Un dossier lourd de victimes
En février dernier, le directeur exécutif d’Amnesty International Sénégal, Seydi Gassama, avait mis en garde le président Bassirou Diomaye Faye contre un soutien à cette candidature. Il estimait qu’une telle décision trahirait la mémoire de « plus de 65 Sénégalais tués » durant l’ère Macky Sall, dont quatre personnes mortes lors des manifestations contre le report de l’élection présidentielle de 2024.
L’ancien chef de l’État a, pour sa part, rejeté toute responsabilité directe dans les meurtres qui lui sont imputés. Lors d’une rencontre avec la société civile à New York en avril 2026, Macky Sall a déclaré que « s’il y a des gens qui veulent revenir sur les faits, il y a des moyens : il faut abroger la loi d’amnistie pour savoir qui est qui et qui a fait quoi ».

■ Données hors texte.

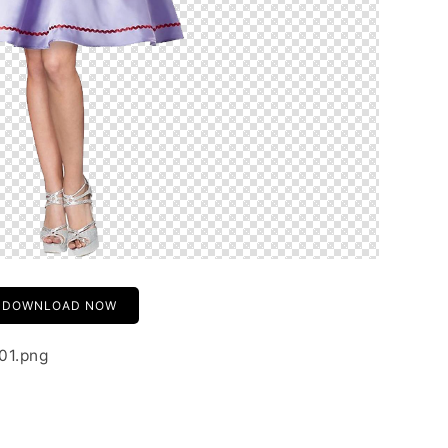
DOWNLOAD NOW
01.png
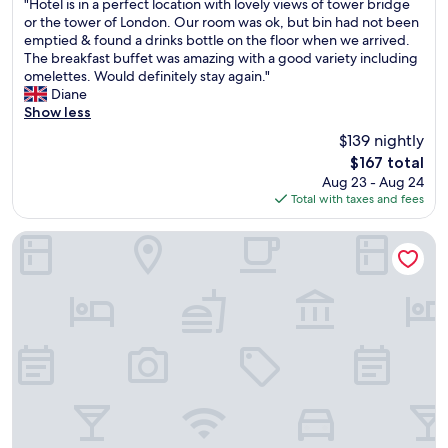
"
"Hotel is in a perfect location with lovely views of tower bridge
of
H
or the tower of London. Our room was ok, but bin had not been
10,
o
emptied & found a drinks bottle on the floor when we arrived.
Very
t
The breakfast buffet was amazing with a good variety including
Good,
e
omelettes. Would definitely stay again."
(10,458
l
Diane
reviews)
i
Show less
s
$139 nightly
i
The
$167 total
n
price
Aug 23 - Aug 24
a
is
Total with taxes and fees
p
$167
e
r
Otherwander Soho Pod Hotel (ADULTS ONLY)
f
e
c
t
l
o
c
a
t
i
o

L’accusation d’Amnesty International fait écho à d’autres voix critiques. En mars, le député Guy Marius Sagna avait chargé l’ex-président, l’accusant d’avoir « assassiné près de 100 Sénégalais » et « emprisonné plus de 2 000 prisonniers politiques ». Des déclarations qui alourdissent un passif que l’ONG dénonce aujourd’hui comme étant couvert par l’État.
Selon Leral, Seydi Gassama avait prévenu : soutenir Macky Sall à l’ONU serait une « trahison » de la mémoire des victimes.